You could've bought it on DVD or Blu ray for that price?? i know that defeats the object slightly


----------



## WhiteRoc_170 (Jan 31, 2013)

Mattwilko92 said:


> When you plug your TV into your laptops I would go into SYSTEM PREFRENCES > DISPLAY > TV and play around with the resolution settings and see if that helps it.

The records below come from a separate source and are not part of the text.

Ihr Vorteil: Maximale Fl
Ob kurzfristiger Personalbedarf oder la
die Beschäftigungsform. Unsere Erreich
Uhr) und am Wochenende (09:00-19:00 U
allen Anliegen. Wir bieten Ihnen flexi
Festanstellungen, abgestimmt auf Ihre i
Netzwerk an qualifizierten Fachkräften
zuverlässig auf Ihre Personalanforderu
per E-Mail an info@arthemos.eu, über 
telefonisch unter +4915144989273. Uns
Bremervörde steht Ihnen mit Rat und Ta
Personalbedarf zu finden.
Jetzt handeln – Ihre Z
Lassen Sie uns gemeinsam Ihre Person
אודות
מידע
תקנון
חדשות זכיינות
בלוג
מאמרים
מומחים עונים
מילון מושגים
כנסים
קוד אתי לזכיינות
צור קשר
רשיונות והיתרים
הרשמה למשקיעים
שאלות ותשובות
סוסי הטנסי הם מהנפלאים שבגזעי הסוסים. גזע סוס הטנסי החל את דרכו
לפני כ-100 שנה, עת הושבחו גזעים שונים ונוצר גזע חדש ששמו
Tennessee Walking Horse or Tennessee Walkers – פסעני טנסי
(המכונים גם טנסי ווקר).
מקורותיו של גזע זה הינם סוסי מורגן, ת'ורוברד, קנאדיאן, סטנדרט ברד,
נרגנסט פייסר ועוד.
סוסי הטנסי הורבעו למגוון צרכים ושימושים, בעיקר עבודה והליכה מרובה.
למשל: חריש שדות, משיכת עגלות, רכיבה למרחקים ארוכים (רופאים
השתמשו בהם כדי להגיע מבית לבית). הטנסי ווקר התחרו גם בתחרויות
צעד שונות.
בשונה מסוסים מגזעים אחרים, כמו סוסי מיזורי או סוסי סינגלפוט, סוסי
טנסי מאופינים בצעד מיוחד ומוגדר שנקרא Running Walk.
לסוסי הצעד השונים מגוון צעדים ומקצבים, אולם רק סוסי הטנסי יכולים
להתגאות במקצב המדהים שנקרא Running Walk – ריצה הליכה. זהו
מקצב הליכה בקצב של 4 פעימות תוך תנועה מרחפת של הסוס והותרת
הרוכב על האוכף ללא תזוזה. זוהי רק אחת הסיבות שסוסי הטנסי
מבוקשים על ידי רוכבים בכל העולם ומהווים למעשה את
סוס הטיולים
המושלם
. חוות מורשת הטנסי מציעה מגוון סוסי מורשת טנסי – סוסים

 i have done that and its 1080p max setting. Wont play at all on that or anything lower.



danwel said:


> You could've bought it on DVD or Blu ray for that price?? i know that defeats the object slightly


 i could of but i couldn't be boverd to go to the shop. I was just sat down and all of a sudden wanted to watch it. Never had this problem buying films through itunes before.


----------



## Dixondmn (Oct 12, 2007)

WhiteRoc_170 said:


> so just bought the new dawn of the plant of the apes through itunes on my laptop. now my laptop is a decent spec. bought with the intention of then connecting the hdmi lead to my laptop and watching it through my tv.
> 
> press play and a message pops up saying..
> 
> ...


Ditch windows altogether and go all Apple. I've not looked back for almost 3 years. Just my preference of course..


----------



## shl-kelso (Dec 27, 2012)

Does your TV HDMI input and laptop HDMI output support HDCP? If either do not then you are stuck. If they both do support HDCP you also might need to test the TV with other sources and the laptop with other screens (or other HDMI inputs if your TV has more than one) to see if the problem is related to one device or the other. Also don't plug in the HDMI cables with devices powered up, you will often see a small spark jump between the lead and the port if you do, and there is a small but real possibility that this can cause damage to your TV and/or the source.


----------



## Captain Fizz (Apr 24, 2014)

Dixondmn said:


> Ditch windows altogether and go all Apple. I've not looked back for almost 3 years. Just my preference of course..


Even though I despise Apple's business practices, if you 100% swap over to them IE buy an AppleTV... No issues.

Just need to replace all your kit with Apple stuff.

Or what I do, keep iTunes for activating iPods/iPhones for people and taking backups. Use decent programs for everything else


----------



## WhiteRoc_170 (Jan 31, 2013)

Dixondmn said:


> Ditch windows altogether and go all Apple. I've not looked back for almost 3 years. Just my preference of course..


 unfortunately that's an expensive fix and one I can't afford to do.



shl-kelso said:


> Does your TV HDMI input and laptop HDMI output support HDCP? If either do not then you are stuck. If they both do support HDCP you also might need to test the TV with other sources and the laptop with other screens (or other HDMI inputs if your TV has more than one) to see if the problem is related to one device or the other. Also don't plug in the HDMI cables with devices powered up, you will often see a small spark jump between the lead and the port if you do, and there is a small but real possibility that this can cause damage to your TV and/or the source.


Just checked the web and my laptops hdmi out does support hdcp.
So I now need to check if the to does. 32 led Samsung smart TV.

A spark from the hdmi ? Never heard of that one before. Maybe a 13amp plug not a hdmi though.


----------